The 2021 World Press Freedom Index compiled by Reporters Without Borders (RSF) shows that journalism, the main vaccine against disinformation, is completely or partly blocked in 130 out of 180 countries ranked by the organisation.
By Antony Mutunga
For the last decade, journalists and reporters have drawn the short straw as press freedom remains highly fragile in Sub-Saharan Africa (SSA). From dealing with dictators and authoritarian governments to arbitrary censorship, especially on social media platforms, journalism has been totally blocked or seriously impeded. And, as the coronavirus rages, additional restrictions have further constricted the world or journalists, according to a report by Reporters Without Borders (RSF).
The report, “The 2021 World Press Freedom Index” details that at a time when journalists need to keep their audiences informed about the global pandemic, many African governments have resorted to control coverage of the pandemic, going as far as to facilitate or directly contribute to hostility and mistrust towards those trying to provide objective and accurate news. In fact, the arrests and attacks on journalists had increased between March and May 2020 as compared to the same period in 2019.
The report, which evaluates the press freedom situation in 180 countries and territories annually, shows that journalism is totally blocked or seriously impeded in 73 countries and constrained in 59 others, which together represent 73% of the countries evaluated. These countries are classified as having “very bad,” “bad” or “problematic” environments for press freedom, and are identified accordingly in black, red or orange on the World Press Freedom map.
The Index data reflect a dramatic deterioration in people’s access to information and an increase in obstacles to news coverage. The coronavirus pandemic has been used as grounds to block journalists’ access to information sources and reporting in the field. Will this access be restored when the pandemic is over? The data shows that journalists are finding it increasingly hard to investigate and report sensitive stories, especially in Asia, the Middle East and Europe.
“The production and distribution of journalistic products are too often blocked by political, economic, technological and, sometimes, even cultural factors. In response to the virality of disinformation across borders, on digital platforms and via social media, journalism provides the most effective means of ensuring that public debate is based on a diverse range of established facts,” says RSF secretary-general Christophe Deloire
There has been no significant change in the Middle East & North Africa (MENA) region, which maintained last place in the regional rankings. In Algeria (146th) and Morocco (down 3 at 136th), the judicial system is being used to help silence journalists, while the Middle East’s most authoritarian countries – Saudi Arabia (170th), Egypt (166th) and Syria (up 1 at 173rd) – have taken advantage of the Covid-19 pandemic to reinforce their methods for gagging the media and to reaffirm their monopoly on news and information. In this region, still the toughest and most dangerous for journalists, the pandemic has exacerbated the problems that have long plagued the press, which was already in its death throes.

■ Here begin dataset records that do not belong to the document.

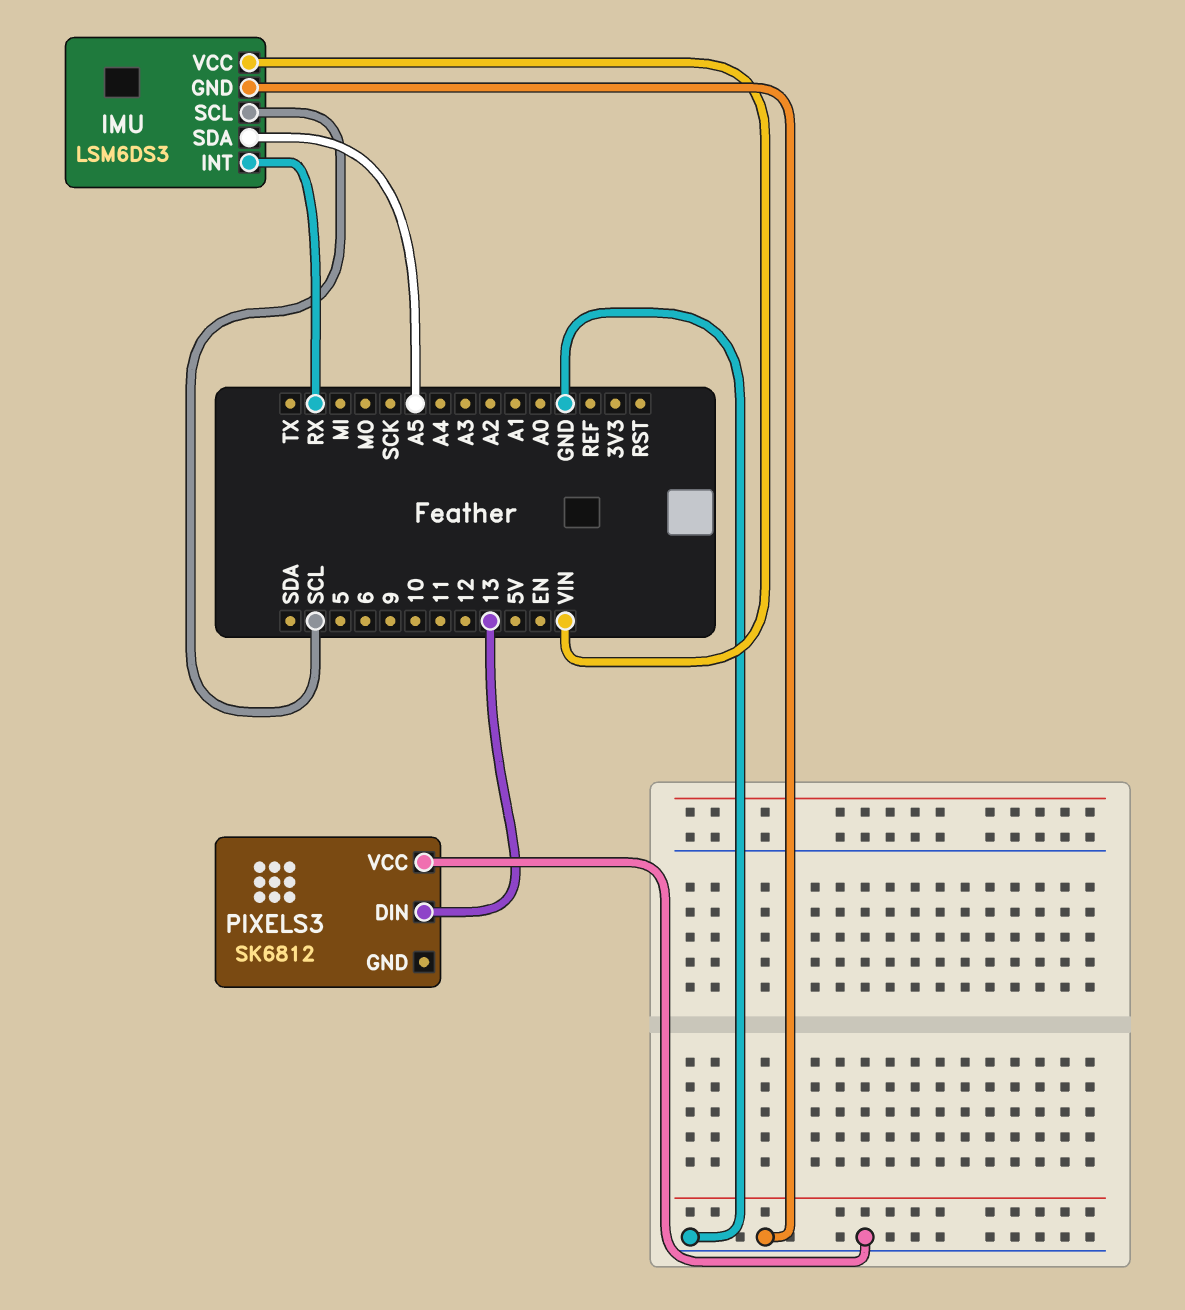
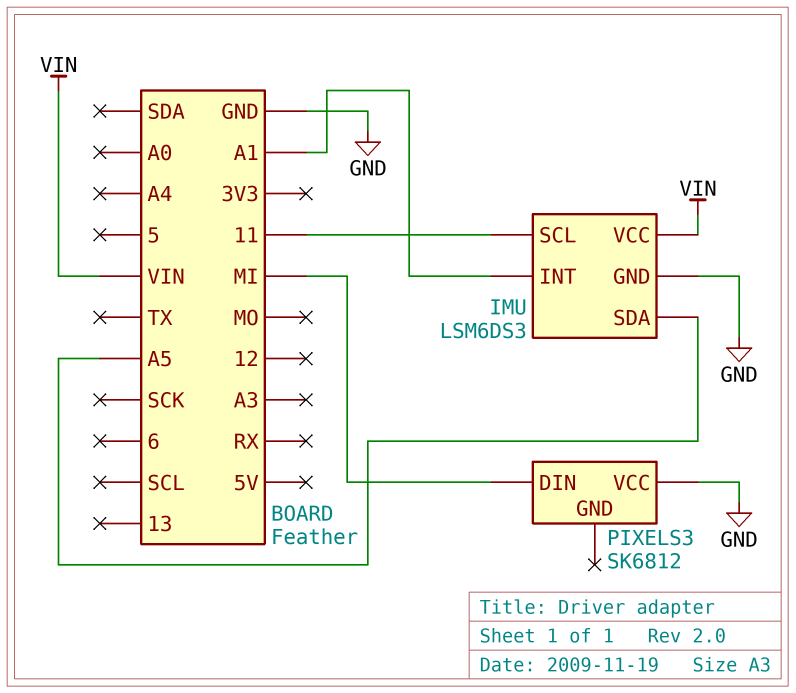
IMU pin INT: RX -> A1
IMU pin SCL: SCL -> 11
PIXELS3 pin DIN: 13 -> MI

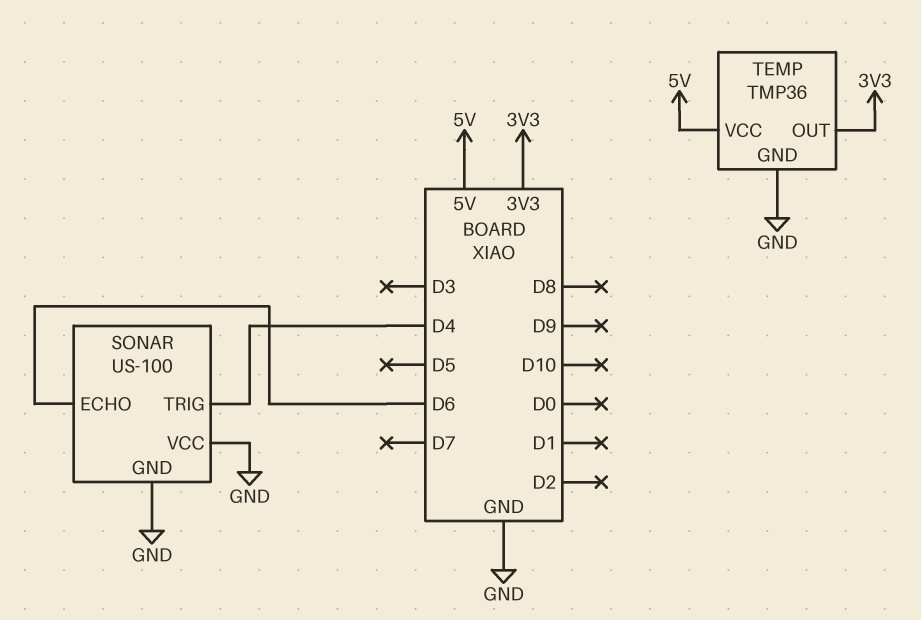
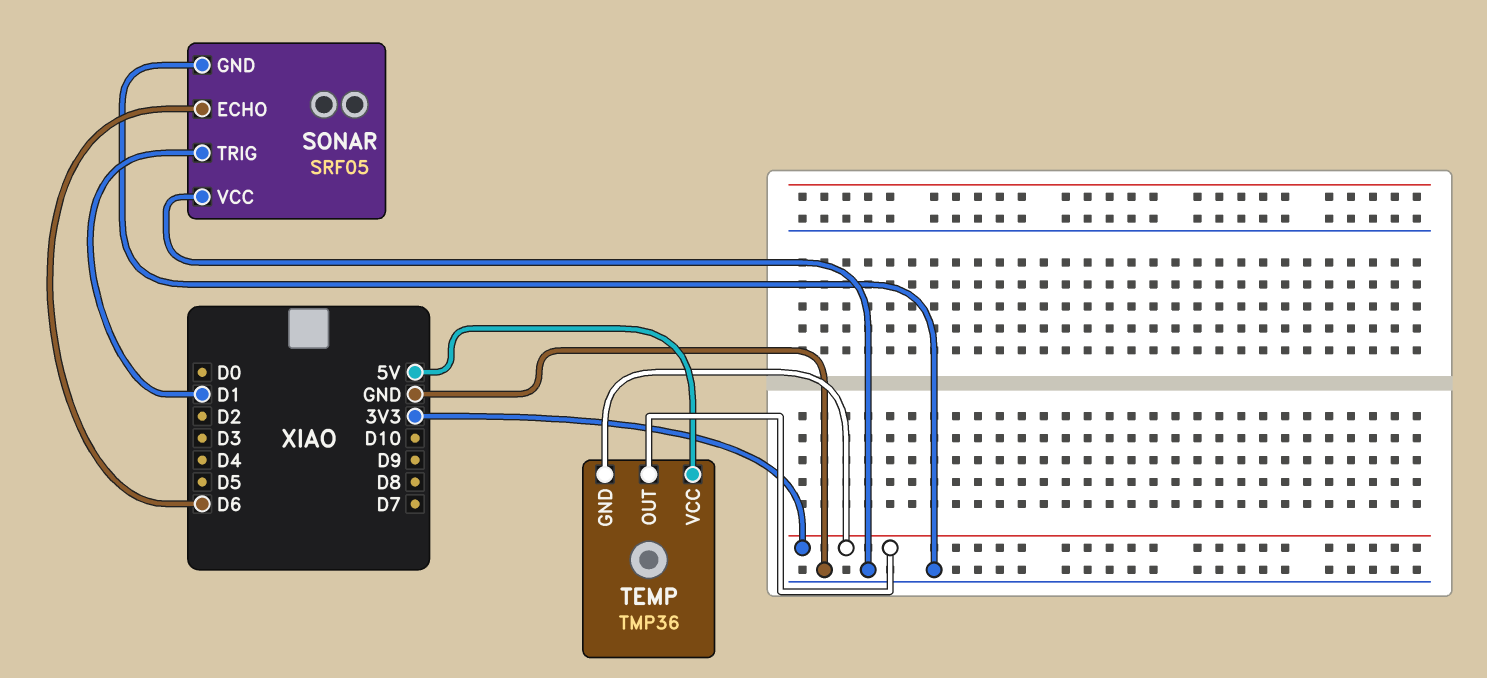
SONAR: US-100 -> SRF05
SONAR pin TRIG: D4 -> D1
TEMP pin GND: GND -> 3V3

In countries such as Tanzania ( 124th) and Burundi (137th), the press remains muzzled. In Tanzania, former president John Magufuli called the virus a western conspiracy and suggested the country had kept it at bay by force of prayer. As a result, the government put up a new regulation that publishing unapproved information about the outbreak of a deadly or contagious disease or reproducing content from foreign media without prior permission was punishable by imprisonment.
In Zimbabwe (130th) and Sudan (159th), sluggish reforms have seen the press continue to face the same challenges they already did under former dictatorial regimes.
Even though countries such as Namibia (24th) and Ghana (30th) have done well in protecting the rights of journalists, Africa remains to be the world’s most dangerous continent for journalists. Kenya (102nd), despite expanding its media space, faces the same difficulties as some of the other countries in the danger zone, including Uganda (125th) and Rwanda (156th).
RSF’s global indicator – its measure of the level of media freedom worldwide – is only 0.3% lower in the 2021 Index than it was in 2020. However, the past year’s relative stability should not divert attention from the fact that it has deteriorated by 12% since this indicator was created in 2013.